Today, the Flathead Native is owner of Coelacanth Productions and Promotion, a video production, editing and marketing company in Whitefish she founded in January. Local events she has captured on the job include The Event at Rebecca Farm and rodeos and fight nights at Majestic Valley Arena. In addition to pursuing an Associate of Applied Science degree in graphic design at FVCC, Haynes is a part-time horse trainer, runs an eBay business, volunteers at Whitefish Theatre Company, paints acrylic scenes, has designed clothing for My Secret Treasures in Kalispell, designs dog coats for Tailwaggers in Whitefish, designs customized clothing, and sells clothing at the local farmers’ markets.
In her spare time, Haynes utilizes her talents to give back to the community. She is an active volunteer at the Whitefish Theatre Company and donated her time and services to filming FVCC’s Rock for Relay fundraiser for the American Cancer Society last year. She has plans in the works through the FVCC Service Learning program to provide complimentary services to help the Glacier Institute with its fundraiser as well as volunteer her services to Montana Fish, Wildlife and Parks’ Hooked on Fishing program that teaches children about fishing and other positive outdoor activities than students can participate in with their families.
“It’s important to give back to your community and to be involved in organizations you believe in and you feel make a positive impact on people’s lives,” she said.
Recently, Haynes gave back to FVCC and the community in a big way. She produced Montana’s first “Pink Glove Dance” video starring 270 FVCC students, faculty, staff, administrators and alumni and friends of the college. The video joined thousands of other “Pink Glove Dance” videos produced by organizations from health care facilities to other colleges and universities across the nation in an effort to raise breast cancer awareness and to bring hope and smiles to those impacted by the disease.

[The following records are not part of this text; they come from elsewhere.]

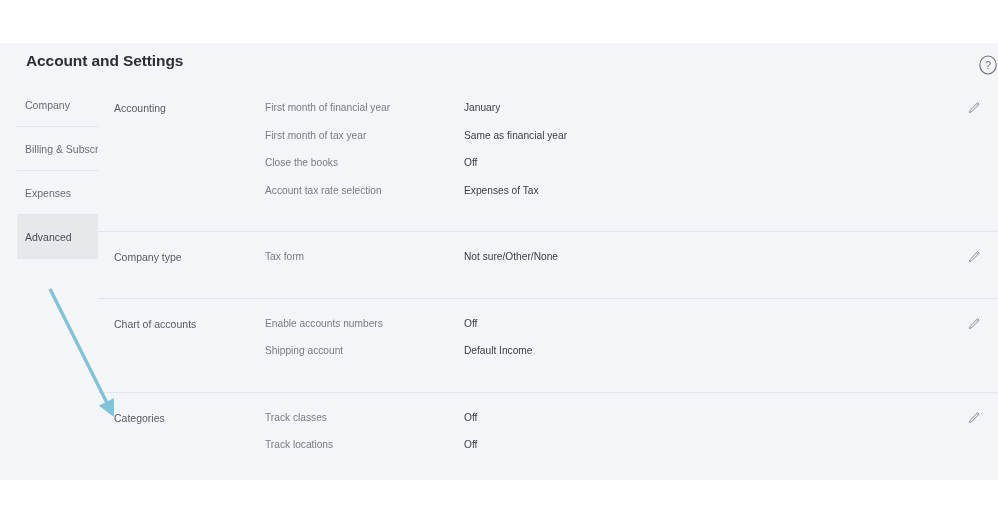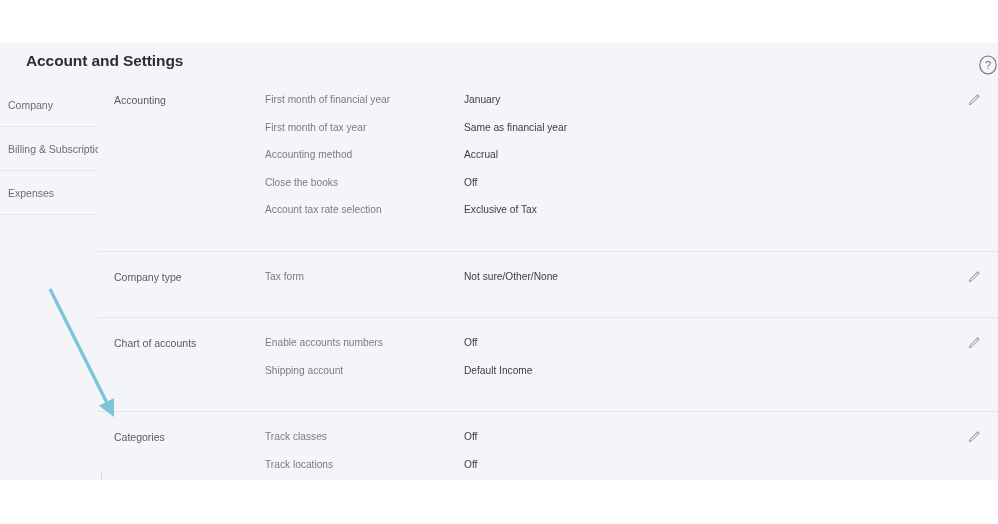--- a/index.html
+++ b/index.html
@@ -51,21 +51,21 @@
     height: 22px;
     cursor: pointer;
   }
   #help-icon-btn { left: 961px; }
   #close-icon-btn { left: 990px; }
   .header-icon-btn svg { display: block; }
 
   
   #settings-sidebar {
     position: absolute;
-    left: 0;
+    left: 17px;
     top: 40px;
     width: 102px;
     height: 397px;
     background: #f4f5f8;
     border-right: 1px solid #d9dbe0;
     box-sizing: border-box;
   }
   .sidebar-item {
     position: relative;
     height: 44px;
@@ -80,21 +80,21 @@
   }
   .sidebar-item.selected {
     background: #e7e8ec;
     color: #4a4b51;
   }
 
   
   #settings-content {
     position: absolute;
     left: 98px;
-    top: 32px;
+    top: 40px;
     width: 900px;
     height: 397px;
     background: #f4f5f8;
   }
   .settings-section {
     position: relative;
     box-sizing: border-box;
     border-bottom: 1px solid #e3e5ea;
   }
   .settings-section:last-child { border-bottom: 1px solid #e3e5ea; }
@@ -169,44 +169,41 @@
           <path d="M4 4 L16 16 M16 4 L4 16" stroke="#6f7075" stroke-width="1.3" fill="none"></path>
         </svg>
       </span>
     </div>
   </div>
 
   <div id="settings-sidebar">
       <div class="sidebar-item"><span>Company</span></div>
       <div class="sidebar-item"><span>Billing &amp; Subscription</span></div>
       <div class="sidebar-item"><span>Expenses</span></div>
+      <div class="sidebar-item selected"><span>Advanced</span></div>
     </div>
 
   <div id="settings-content">
       <div class="settings-section" style="padding-top: 19px; padding-bottom: 19px;">
         <div class="section-title" style="top: 19px;">Accounting</div>
         <div class="setting-row">
           <div class="setting-label">First month of financial year</div>
           <div class="setting-value">January</div>
         </div>
         <div class="setting-row">
           <div class="setting-label">First month of tax year</div>
           <div class="setting-value">Same as financial year</div>
         </div>
         <div class="setting-row">
-          <div class="setting-label">Accounting method</div>
-          <div class="setting-value">Accrual</div>
-        </div>
-        <div class="setting-row">
           <div class="setting-label">Close the books</div>
           <div class="setting-value">Off</div>
         </div>
         <div class="setting-row">
           <div class="setting-label">Account tax rate selection</div>
-          <div class="setting-value">Exclusive of Tax</div>
+          <div class="setting-value">Expenses of Tax</div>
         </div>
         <div class="edit-pencil" style="top: 17px;"><span><svg width="16" height="16" viewBox="0 0 16 16">
               <path d="M11.6 2.6 L13.2 4.2 L5.6 11.8 L3.4 12.6 L4.2 10.4 Z" fill="none" stroke="#8c8d93" stroke-width="1"></path>
               <path d="M10.4 3.8 L12 5.4" stroke="#8c8d93" stroke-width="0.9"></path>
             </svg></span></div>
       </div>
       <div class="settings-section" style="padding-top: 19px; padding-bottom: 19px;">
         <div class="section-title" style="top: 19px;">Company type</div>
         <div class="setting-row">
           <div class="setting-label">Tax form</div>

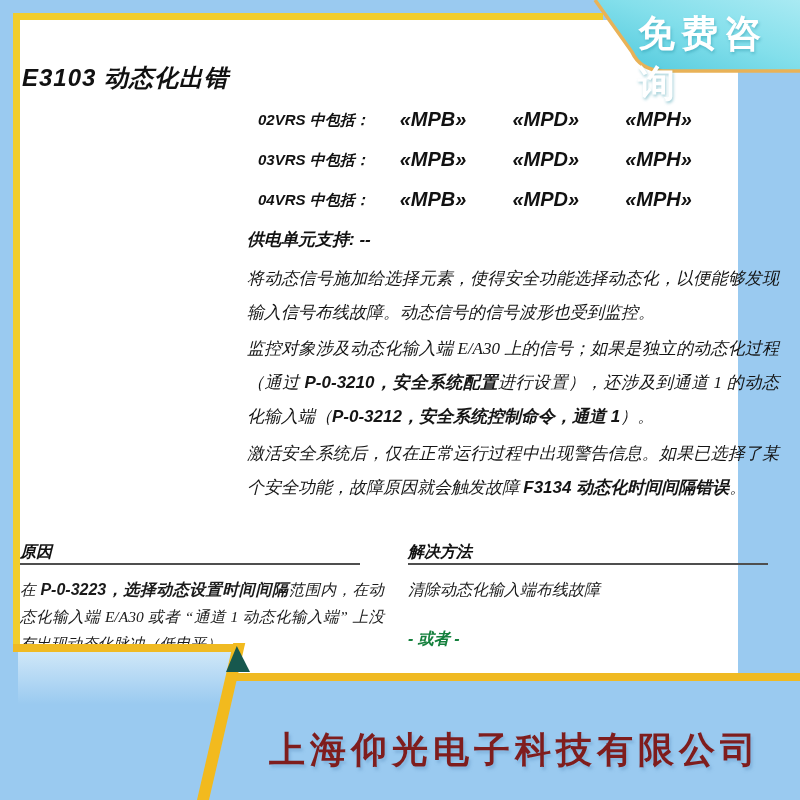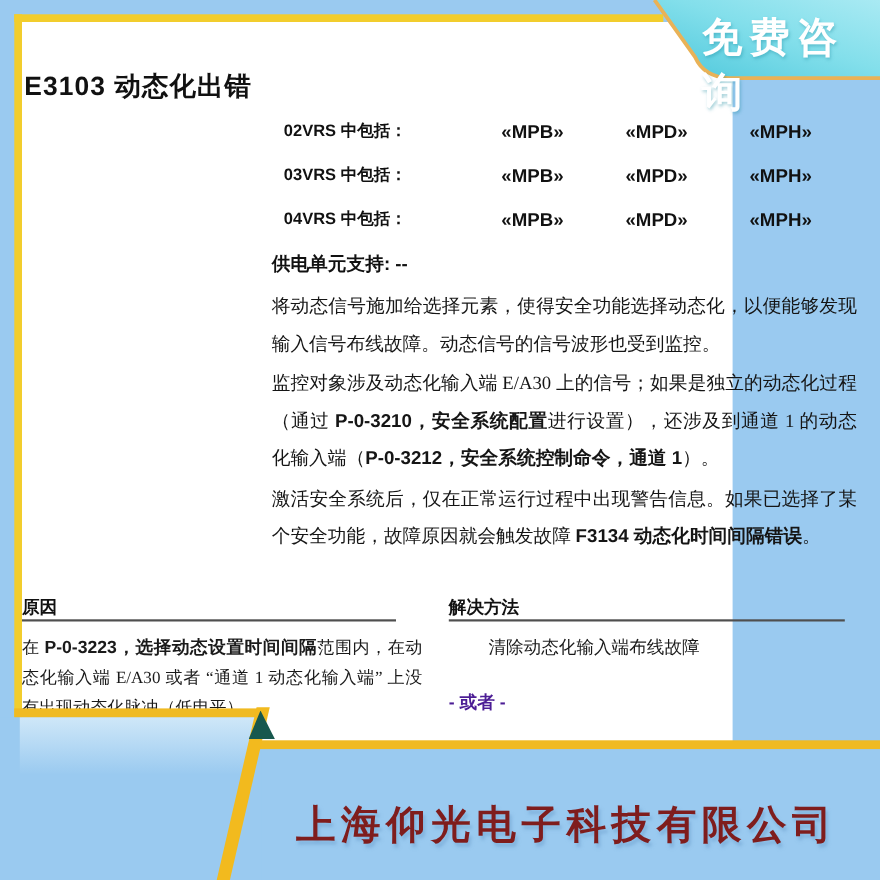--- a/index.html
+++ b/index.html
@@ -3,49 +3,49 @@
 <meta charset="utf-8">
 <style>
   html,body{margin:0;padding:0;}
   body{
     width:800px;height:800px;position:relative;overflow:hidden;
     background:#9acaf0;
     font-family:"Liberation Sans",sans-serif;
   }
   .frame-top{position:absolute;left:13px;top:13px;width:590px;height:7px;background:#f2cd2d;z-index:2;}
   .frame-left{position:absolute;left:13px;top:13px;width:7px;height:639px;background:#f2cd2d;z-index:2;}
-  .doc-page{position:absolute;left:20px;top:20px;width:646px;height:655px;background:#ffffff;z-index:1;}
+  .doc-page{position:absolute;left:20px;top:20px;width:718px;height:655px;background:#ffffff;z-index:1;font-style:italic;}
 
   .page-title{position:absolute;left:2px;top:26px;font-size:24px;font-weight:bold;color:#111;letter-spacing:1px;}
 
   .version-table{position:absolute;left:238px;top:88px;width:480px;}
   .v-row{display:flex;align-items:flex-start;margin-bottom:17px;line-height:23px;}
   .v-label{width:142px;font-weight:bold;font-size:15px;color:#111;}
-  .v-col{width:113px;text-align:right;font-weight:bold;font-size:17px;color:#111;}
+  .v-col{width:113px;text-align:left;font-weight:bold;font-size:20px;color:#111;}
 
   .supply-line{position:absolute;left:227px;top:208px;font-size:17px;font-weight:bold;color:#111;}
 
   .para{position:absolute;left:227px;width:532px;margin:0;font-family:"Liberation Serif",serif;
         font-size:17px;line-height:34px;color:#151515;text-align:justify;}
   .para b{font-family:"Liberation Sans",sans-serif;}
   .para-1{top:242px;}
   .para-2{top:312px;}
   .para-3{top:417px;}
 
   .col-title{position:absolute;top:522px;font-size:16px;font-weight:bold;color:#111;}
   .cause-title{left:0px;}
   .sol-title{left:388px;}
   .rule{position:absolute;top:543px;height:2px;background:#4f4f4f;}
   .rule-cause{left:0px;width:340px;}
   .rule-sol{left:388px;width:360px;}
   .col-text{position:absolute;font-family:"Liberation Serif",serif;color:#1a1a1a;margin:0;}
   .cause-text{left:0px;top:556px;width:364px;font-size:15.5px;line-height:27px;text-align:justify;}
   .cause-text b{font-family:"Liberation Sans",sans-serif;font-size:16px;}
-  .sol-text{left:388px;top:557px;width:350px;font-size:16px;line-height:26px;margin-left:36px;}
-  .sol-or{position:absolute;left:388px;top:609px;font-size:16px;font-weight:bold;color:#4c1d95;}
+  .sol-text{left:388px;top:557px;width:350px;font-size:16px;line-height:26px;}
+  .sol-or{position:absolute;left:388px;top:609px;font-size:16px;font-weight:bold;color:#15803d;}
 
   
   .ft-left-cover{position:absolute;left:0;top:652px;width:238px;height:148px;background:#9acaf0;z-index:5;}
   .ft-left-line{position:absolute;left:13px;top:644px;width:224px;height:8px;background:#f0ba22;z-index:6;}
   .ft-left-glow{position:absolute;left:18px;top:652px;width:214px;height:58px;z-index:6;
     background:linear-gradient(180deg,#cfe7f8 0%,rgba(154,202,240,0) 90%);}
   .ft-diag{position:absolute;left:197px;top:643px;width:12px;height:157px;background:#f2ba1e;
     transform:skewX(-13deg);transform-origin:bottom left;z-index:7;}
   .ft-triangle{position:absolute;left:226px;top:646px;width:24px;height:26px;background:#17584e;
     clip-path:polygon(45% 0,100% 100%,0 100%);z-index:8;}

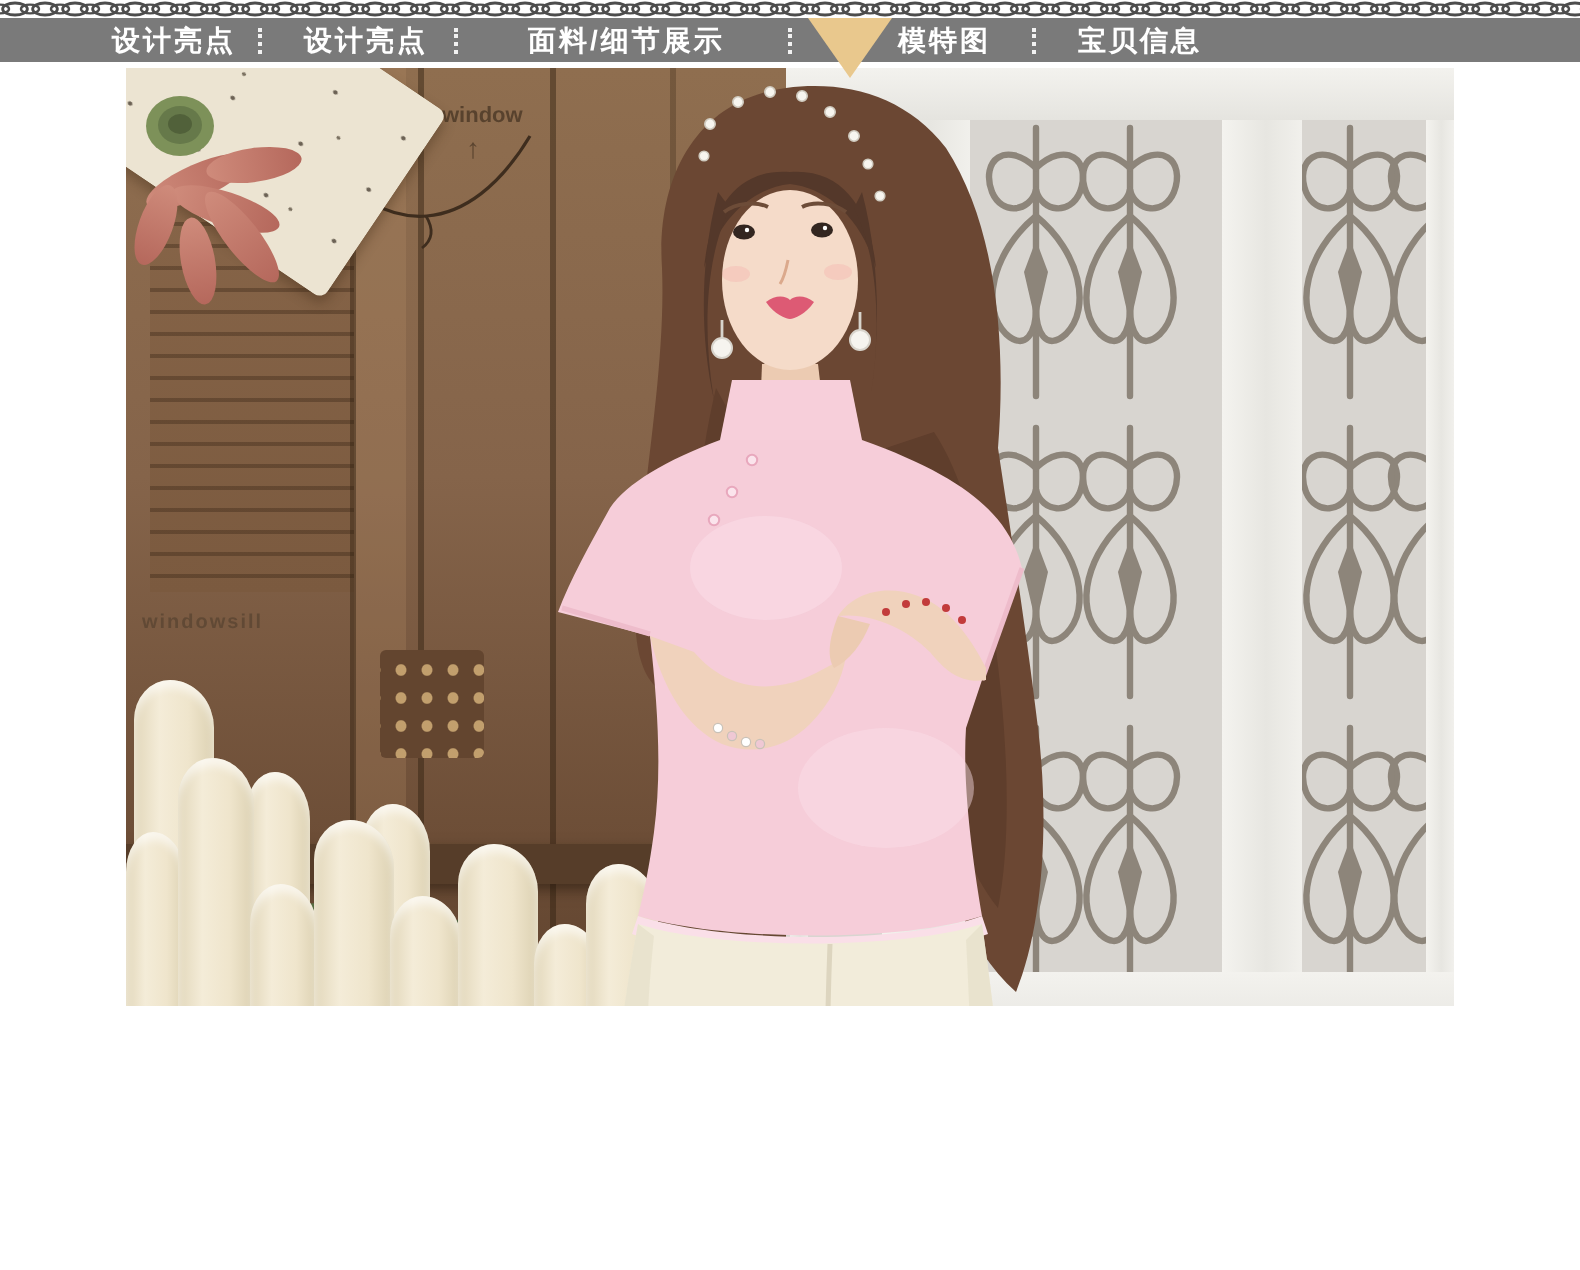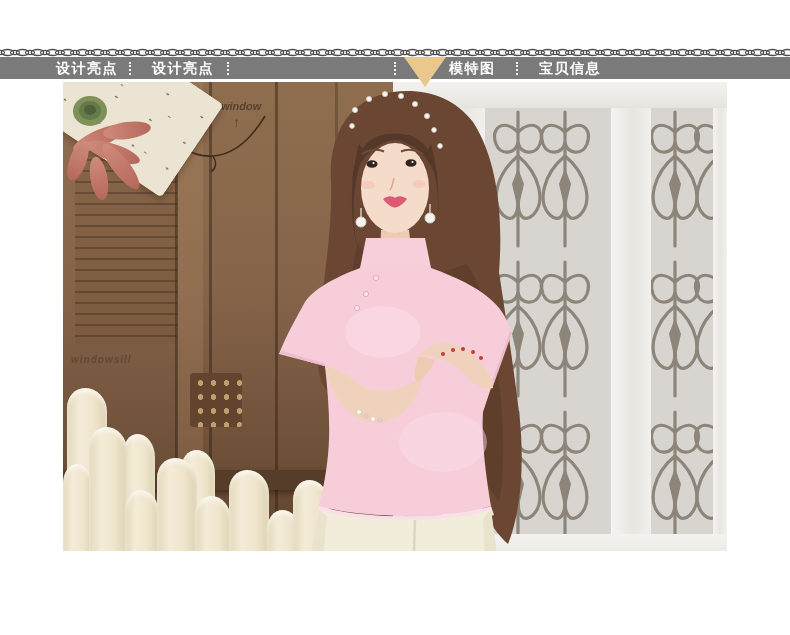--- a/index.html
+++ b/index.html
@@ -1,17 +1,17 @@
 <!DOCTYPE html>
 <html><head>
 <meta charset="utf-8">
 <style>
   html,body{margin:0;padding:0;background:#ffffff;}
   .page{position:relative;width:790px;height:503px;background:#ffffff;overflow:hidden;
-        font-family:"Liberation Sans",sans-serif;margin-top:48px;}
+        font-family:"Liberation Sans",sans-serif;}
   
   .chain{position:absolute;left:0;top:0;}
   
   .navbar{position:absolute;left:0;top:9px;width:790px;height:22px;background:#7a7a7a;z-index:4;}
   .nav-item{position:absolute;top:0;height:22px;line-height:22px;color:#ffffff;
             font-size:14px;font-weight:bold;letter-spacing:1.5px;white-space:nowrap;cursor:pointer;}
   .nav-sep{position:absolute;top:5px;height:13px;width:0;border-left:2px dotted #ffffff;opacity:.9;}
   .tri{position:absolute;left:404px;top:9px;width:0;height:0;z-index:5;
        border-left:21px solid transparent;border-right:21px solid transparent;
        border-top:30px solid #e9c88d;}
@@ -24,21 +24,21 @@
          background:repeating-linear-gradient(180deg,rgba(58,38,22,.38) 0 2px,rgba(255,255,255,0) 2px 11px),
                     linear-gradient(180deg,#8a684b,#7b5a3f);}
   .plank-line{position:absolute;top:0;width:3px;height:512px;background:rgba(46,30,16,.45);}
   .plank-light{position:absolute;top:0;width:26px;height:512px;background:rgba(190,150,110,.22);}
   .wood-rail{position:absolute;left:0;top:388px;width:340px;height:20px;background:#563d29;
              box-shadow:0 3px 6px rgba(30,18,8,.5);}
   .carved{position:absolute;left:127px;top:291px;width:52px;height:54px;background:#63452f;
           border-radius:3px;
           background-image:radial-gradient(rgba(210,175,120,.85) 2.4px,rgba(0,0,0,0) 3px);
           background-size:13px 14px;background-position:4px 3px;}
-  .wall-word{position:absolute;color:#4b3826;font-weight:bold;font-style:italic;}
+  .wall-word{position:absolute;color:#4b3826;font-weight:bold;}
   .wire{position:absolute;left:0;top:0;}
   
   .sign{position:absolute;left:-58px;top:-44px;width:205px;height:112px;background:#ece4d2;
         border-radius:5px;transform:rotate(34deg);box-shadow:2px 3px 6px rgba(60,40,20,.35);
         background-image:radial-gradient(#6b6154 1px,rgba(0,0,0,0) 1.5px),
                          radial-gradient(#7a7060 .9px,rgba(0,0,0,0) 1.3px);
         background-size:41px 31px,57px 43px;background-position:9px 7px,24px 19px;}
   .petal{position:absolute;width:56px;height:17px;border-radius:50%;
          background:linear-gradient(90deg,#cf8b7b,#b5685c);}
   .rosette{position:absolute;border-radius:50%;}
@@ -88,20 +88,21 @@
       </pattern>
     </defs>
     <rect width="790" height="9" fill="url(#chainp)"></rect>
   </svg>
 
   <div class="navbar">
     <span class="nav-item" style="left:56px">设计亮点</span>
     <span class="nav-sep" style="left:129px"></span>
     <span class="nav-item" style="left:152px">设计亮点</span>
     <span class="nav-sep" style="left:227px"></span>
+    <span class="nav-item" style="left:264px">面料/细节展示</span>
     <span class="nav-sep" style="left:394px"></span>
     <span class="nav-item" style="left:449px">模特图</span>
     <span class="nav-sep" style="left:516px"></span>
     <span class="nav-item" style="left:539px">宝贝信息</span>
   </div>
   <div class="tri"></div>
 
   <div class="photo">
 
     <div class="wood">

To Haynes, producing the video was a way to honor her dear friend she lost to cancer just a month before she started filming. She was inspired by her friend’s long fight with the disease and wanted to utilize her videography skills to send hope to others who have been touched by cancer.
“He was very upbeat until the very end which was incredible,” said Haynes. “This was a very creative project, and I like the message it sends not only to our community but around the world.”